The zoo said it alerted the Dallas Police Department on Monday morning after employees discovered two emperor tamarins were missing.
“It was clear the habitat had been intentionally compromised,” the zoo said in a statement posted to its Twitter feed.
Escaped emperor tamarins, small monkeys known for their long, white, mustache-like whiskers, “would likely stay close to home,” zoo officials explained, but employees searching near their habitat and across the 100-acre grounds could not locate them.
“Based on the Dallas Police Department’s initial assessment, they have reason to believe the tamarins were taken,” the zoo said, adding that it was “an active” police investigation.
On Tuesday, Dallas police released a photo and surveillance video asking for the public’s help in identifying a person wanted for questioning in connection with the missing monkeys.
Nova, a clouded leopard who went missing earlier this month. (Dallas Zoo/Twitter)

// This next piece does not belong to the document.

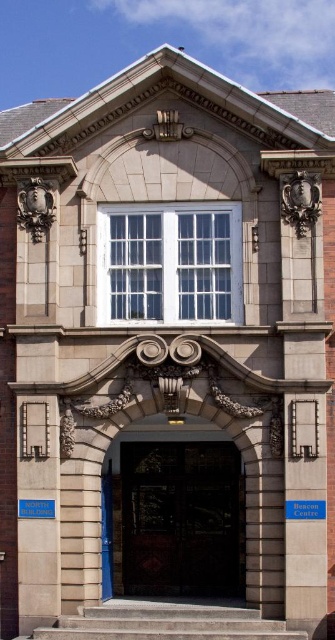
Based on the photo, you are a delivery person trying to enter the North Building. You need to locate the entrance. Which object should you approach first, the dark wood door at center or the concrete stairs at center?

The dark wood door at center is the entrance, so you should approach the dark wood door at center first.

You are standing at the entrance of the North Building and want to locate the dark wood door at center. According to the coordinates provided, where would you look relative to the blue sign on the left side of the entrance?

The dark wood door at center is located at coordinates point [181,518], which would be to the right of the blue sign on the left side of the entrance.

The case of the missing monkeys is just one of several unusual events that have taken place at the zoo in recent weeks.
On Jan. 13, the zoo was shut down for several hours after a 4-year-old clouded leopard named Nova went missing. According to the Associated Press, Dallas police used drones and initially “dispatched SWAT officers to the zoo, not understanding the size of a clouded leopard” before the 25-pound animal was found safe on zoo grounds.
Harrison Edell, executive vice president of animal care and conservation at the Dallas Zoo, said there was a tear in the mesh of Nova's enclosure, and that authorities had opened a criminal investigation.
“It is our belief that this was an intentional act,” Dallas Police Sgt. Warren Mitchell said at the time.
Dallas police were back at the zoo the next day after “an intentional cut was made on the enclosures that house langur monkeys,” USA Today reported. None of the monkeys were missing or harmed. Police said they did not know if the two incidents were related.
On Jan. 21, an endangered vulture named Pin was found dead in its habitat.
Zoo officials said the death of the 35-year-old adult lappet-faced vulture was “unusual” and not "from natural causes."
Dallas Zoo President and CEO Gregg Hudson revealed at a news conference that the vulture appeared to have suffered an intentional wound that was ultimately fatal.
"This goes from being about malicious and gets into really criminal intent that's dangerous," Hudson told reporters. "I've been in the zoo profession over 30-plus years, and never had a situation like [this]. It's unprecedented and very disturbing."
The Dallas Police Department and the U.S. Fish and Wildlife Service launched a multi-agency probe into the incident, CBS News reported, adding that the zoo is offering a $10,000 reward to anyone who can provide information that leads to an arrest or indictment.
The entrance to the Dallas Zoo. (Steve Helber, File/AP)
While relatively rare, animals have escaped enclosures from the Dallas Zoo before.
In 2004, the AP reported that a “340-pound (154-kilogram) gorilla named Jabari jumped over a wall and went on a 40-minute rampage that injured three people before police shot and killed the animal.”